June 18, 1978 - At the Bankers Trust Classic in Rochester, N.Y., Nancy Lopez was seeking to become the first to win five straight tournaments on the LPGA Tour.
Not only did Lopez have to overcome the pressure of the streak, she also had to overcome a mishap in the third round when her drive on the 10th hole struck a spectator. The man fell bleeding to the ground. A distraught Lopez stood next to him, held his hand and cried.
Unnerved, the 21-year-old rookie double-bogeyed the hole, her first in 83 holes. She went into today's final round three shots behind Jane Blalock. The fall in her game was only temporary, as Lopez recovered her composure and shot a 69. She won the tournament when Blalock missed a birdie putt on 18.
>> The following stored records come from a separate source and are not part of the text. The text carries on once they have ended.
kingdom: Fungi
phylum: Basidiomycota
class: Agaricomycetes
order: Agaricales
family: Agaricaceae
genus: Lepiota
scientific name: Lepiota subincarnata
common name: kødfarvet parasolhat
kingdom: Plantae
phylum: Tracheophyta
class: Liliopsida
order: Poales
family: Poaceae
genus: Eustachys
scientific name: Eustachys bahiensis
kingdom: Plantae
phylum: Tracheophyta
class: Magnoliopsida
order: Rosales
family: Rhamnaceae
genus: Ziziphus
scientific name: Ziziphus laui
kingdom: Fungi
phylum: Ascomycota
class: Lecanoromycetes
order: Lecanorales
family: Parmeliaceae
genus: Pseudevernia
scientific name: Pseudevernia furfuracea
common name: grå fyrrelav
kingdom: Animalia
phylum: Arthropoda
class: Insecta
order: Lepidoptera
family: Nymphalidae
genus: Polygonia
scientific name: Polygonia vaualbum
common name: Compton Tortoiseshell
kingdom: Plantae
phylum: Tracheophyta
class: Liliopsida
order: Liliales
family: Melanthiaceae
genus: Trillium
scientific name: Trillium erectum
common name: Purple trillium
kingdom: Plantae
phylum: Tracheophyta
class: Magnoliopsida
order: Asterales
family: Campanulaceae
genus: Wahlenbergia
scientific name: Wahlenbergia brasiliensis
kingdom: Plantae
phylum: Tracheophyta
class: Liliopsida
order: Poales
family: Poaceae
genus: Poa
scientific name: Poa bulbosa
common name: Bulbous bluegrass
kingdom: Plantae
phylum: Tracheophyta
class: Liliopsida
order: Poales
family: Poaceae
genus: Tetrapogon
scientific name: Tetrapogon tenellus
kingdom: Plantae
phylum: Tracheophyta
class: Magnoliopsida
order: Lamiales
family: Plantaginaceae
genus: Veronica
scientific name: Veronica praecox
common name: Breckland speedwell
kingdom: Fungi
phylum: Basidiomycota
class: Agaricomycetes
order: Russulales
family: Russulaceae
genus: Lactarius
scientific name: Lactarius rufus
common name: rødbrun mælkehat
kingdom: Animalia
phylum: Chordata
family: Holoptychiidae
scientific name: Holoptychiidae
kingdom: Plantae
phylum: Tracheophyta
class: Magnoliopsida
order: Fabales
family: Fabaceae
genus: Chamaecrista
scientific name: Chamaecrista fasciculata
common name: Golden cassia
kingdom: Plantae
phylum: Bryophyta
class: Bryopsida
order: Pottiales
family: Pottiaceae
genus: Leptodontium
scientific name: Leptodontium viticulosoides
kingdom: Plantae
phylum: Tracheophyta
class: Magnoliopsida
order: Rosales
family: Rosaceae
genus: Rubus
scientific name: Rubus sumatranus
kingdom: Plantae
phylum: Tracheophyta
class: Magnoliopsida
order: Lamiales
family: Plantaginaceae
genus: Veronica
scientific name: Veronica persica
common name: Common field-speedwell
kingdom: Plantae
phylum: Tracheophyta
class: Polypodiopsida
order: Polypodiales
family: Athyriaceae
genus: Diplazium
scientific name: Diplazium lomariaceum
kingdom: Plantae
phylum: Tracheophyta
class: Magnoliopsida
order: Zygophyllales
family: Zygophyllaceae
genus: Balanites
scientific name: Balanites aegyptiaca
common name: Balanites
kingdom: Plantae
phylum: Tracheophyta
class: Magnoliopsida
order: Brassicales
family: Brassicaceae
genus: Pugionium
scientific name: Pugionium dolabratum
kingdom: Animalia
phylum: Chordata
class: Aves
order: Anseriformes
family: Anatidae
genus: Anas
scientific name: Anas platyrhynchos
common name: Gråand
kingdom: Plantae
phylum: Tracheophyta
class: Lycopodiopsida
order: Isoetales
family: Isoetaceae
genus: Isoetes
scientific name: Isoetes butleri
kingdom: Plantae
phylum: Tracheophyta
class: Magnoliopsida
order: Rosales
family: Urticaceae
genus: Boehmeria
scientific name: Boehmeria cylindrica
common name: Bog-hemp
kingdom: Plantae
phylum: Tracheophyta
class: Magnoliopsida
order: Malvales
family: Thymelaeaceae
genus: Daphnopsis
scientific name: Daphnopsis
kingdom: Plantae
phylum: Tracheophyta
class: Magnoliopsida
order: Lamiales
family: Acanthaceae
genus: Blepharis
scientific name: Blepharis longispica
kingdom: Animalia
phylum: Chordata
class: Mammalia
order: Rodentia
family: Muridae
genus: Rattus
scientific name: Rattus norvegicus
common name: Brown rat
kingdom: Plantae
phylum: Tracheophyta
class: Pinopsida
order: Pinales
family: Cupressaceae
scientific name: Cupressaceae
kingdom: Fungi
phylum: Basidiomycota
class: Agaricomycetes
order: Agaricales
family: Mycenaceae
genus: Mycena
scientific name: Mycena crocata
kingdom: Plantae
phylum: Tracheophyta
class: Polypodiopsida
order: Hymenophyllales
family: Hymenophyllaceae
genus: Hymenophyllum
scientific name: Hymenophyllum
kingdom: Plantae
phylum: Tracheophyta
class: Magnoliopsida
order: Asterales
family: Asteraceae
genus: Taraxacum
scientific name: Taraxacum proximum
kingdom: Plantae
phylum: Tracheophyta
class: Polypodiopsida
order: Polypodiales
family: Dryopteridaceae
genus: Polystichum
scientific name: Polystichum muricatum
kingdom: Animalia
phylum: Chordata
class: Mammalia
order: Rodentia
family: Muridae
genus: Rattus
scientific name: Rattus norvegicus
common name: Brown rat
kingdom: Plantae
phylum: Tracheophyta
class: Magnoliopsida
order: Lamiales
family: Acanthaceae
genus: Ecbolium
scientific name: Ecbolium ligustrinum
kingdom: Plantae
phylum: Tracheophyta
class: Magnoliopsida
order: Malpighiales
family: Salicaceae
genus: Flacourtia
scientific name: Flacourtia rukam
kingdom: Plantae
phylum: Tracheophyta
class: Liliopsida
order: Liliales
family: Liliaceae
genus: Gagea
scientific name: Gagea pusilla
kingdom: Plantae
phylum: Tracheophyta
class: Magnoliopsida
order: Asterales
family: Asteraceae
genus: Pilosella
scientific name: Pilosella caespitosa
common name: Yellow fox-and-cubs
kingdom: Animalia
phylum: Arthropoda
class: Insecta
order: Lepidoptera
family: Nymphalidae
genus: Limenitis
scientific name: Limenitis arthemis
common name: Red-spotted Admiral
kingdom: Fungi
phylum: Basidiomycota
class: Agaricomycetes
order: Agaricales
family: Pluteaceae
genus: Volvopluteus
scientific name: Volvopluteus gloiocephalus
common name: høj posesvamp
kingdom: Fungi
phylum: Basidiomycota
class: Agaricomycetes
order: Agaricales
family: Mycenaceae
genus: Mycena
Lopez dedicated the historic victory to the very same man whose injury she had been able to overcome. And the man, a local dentist named Jerry Mesolella, befriended the golfer and later said that it was worth being "skulled" by Lopez just to meet her.
Odds 'n' Ends
Lopez says she owed a lot of her mental game to her father because he always had a good attitude. Domingo died in April 2002.
Her family skimped to finance Lopez's golf travel, and even put off getting a new home and washing machine toward the effort.
Lopez was an all-around athlete during high school, participating in sports other than golf, such as basketball and swimming. She also was a Girl Scout.
College friends nicknamed Lopez "Skeech" because of her tendency to lay strips of rubber with her car.
Lopez socialized with Donna Young and Jo Ann Washam but otherwise tended to keep to herself off the course.
The fans loved Lopez so that her following became known as "Nancy's Navy," much like Arnold Palmer's "Arnie's Army."
In 1978, when Lopez won nine tournaments, she also lost two in playoffs -- to Michiko Okada at the Mizuno-Japan Classic and to Sally Little at the Honda Civic Classic.
In 1982, Lopez recorded the first hole-in-one of her LPGA career at the Peter Jackson Classic.
In 1989, Lopez enjoyed her most successful financial season, earning $487,153.
In 1997, Lopez crossed the $5-million milestone in LPGA career earnings.
Like many athletes, Lopez was bothered by physical ailments, the most prominent of which was her left knee. Doctors said the pain was caused by osteoarthritis.
In 2001, when Lopez was playing a limited schedule because of the continuing knee problems, she recorded her second career hole-in-one on tour.
When Anna Sorenstam won eight tournaments in 2001, she was the first woman golfer to win that many in a year since Lopez in 1979.
Lopez's record in playoffs is 8-7.
She was, and remains, a tireless signer of autographs. She is as accessible and as approachable as any pro athlete in any sport.
Lopez's husband, Ray Knight, played 13 years in the major leagues with Cincinnati, Houston, the Mets, Baltimore and Detroit. He was MVP of the 1986 World Series when the Mets defeated Boston.
The couple live in Knight's hometown of Albany, Ga., with their three daughters, Ashley, Erinn and Torri.